I feel I would be remiss in my continuing quest to acknowledge obscure holidays if I didn't mention the Bacchanalia, a feast of drunkenness and orgies celebrated by the Romans on the sixteenth through seventeenth of March. Actually, there were apparently Bacchanalia celebrated throughout the year, but that appears to have been the main time for the festival. The celebrations were banned by the Senate in 186 BC, although there was a stipulation that the Senate could approve Bacchanalia if they deem them necessary. I can only imagine the paperwork that was necessary to petition for one.
As you probably know, Bacchus was the Roman equivalent of the Greek Dionysus.

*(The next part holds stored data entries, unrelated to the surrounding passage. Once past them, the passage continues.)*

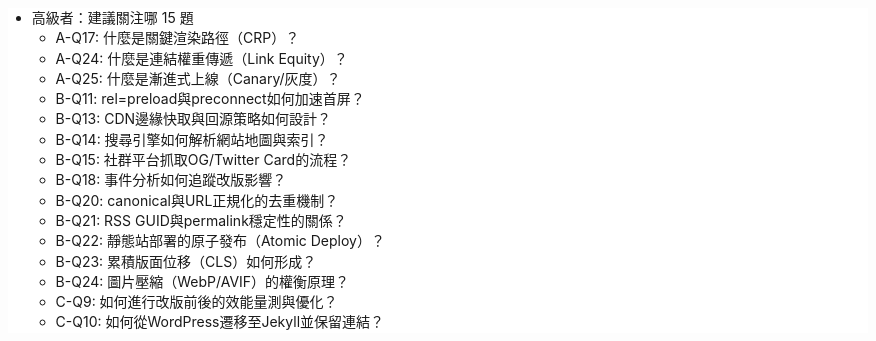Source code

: - 高級者：建議關注哪 15 題
    - A-Q17: 什麼是關鍵渲染路徑（CRP）？
    - A-Q24: 什麼是連結權重傳遞（Link Equity）？
    - A-Q25: 什麼是漸進式上線（Canary/灰度）？
    - B-Q11: rel=preload與preconnect如何加速首屏？
    - B-Q13: CDN邊緣快取與回源策略如何設計？
    - B-Q14: 搜尋引擎如何解析網站地圖與索引？
    - B-Q15: 社群平台抓取OG/Twitter Card的流程？
    - B-Q18: 事件分析如何追蹤改版影響？
    - B-Q20: canonical與URL正規化的去重機制？
    - B-Q21: RSS GUID與permalink穩定性的關係？
    - B-Q22: 靜態站部署的原子發布（Atomic Deploy）？
    - B-Q23: 累積版面位移（CLS）如何形成？
    - B-Q24: 圖片壓縮（WebP/AVIF）的權衡原理？
    - C-Q9: 如何進行改版前後的效能量測與優化？
    - C-Q10: 如何從WordPress遷移至Jekyll並保留連結？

As the god of wine, Dionysus was associated with drunken revelry, and was said to be attended by wild women known as Maenads. But he was also the subject of a mystery cult, and followers claimed to feel his presence inside of them. According to some scholars, his essence was said to enter the wine that believers drank, so that they were symbolically drinking the god himself. Sound familiar? He was also a resurrected deity, although not quite in the same manner as Jesus. After his mortal mother Semele died from seeing Zeus's true form, the King of Olympus had the fetus stitched into his own thigh. An alternate myth says that the infant Dionysus was torn apart by Titans, but Zeus resurrected him from his heart. When listing parallels between Dionysus and Jesus, there's also the latter's transformation of water to wine at the wedding in Cana. The importance of wine in the Gospels makes me wonder how some branches of Christianity are teetotal. There are plenty of good reasons to abstain from alcohol, but I don't think Jesus is one of them. The Son of God seemed to be in favor of alcohol, at least on special occasions. But I digress.
We've already discussed how the Romans imported the Greek gods, but didn't always view them in the same way the Greeks did. In this case, I get the impression that the Romans had less respect for Bacchus than the Greeks did for Dionysus. While the Dionysian mystery religion did spread into Rome, the general Roman conception of the god seemed to be more akin to the lovable town drunk type that we see in Fantasia.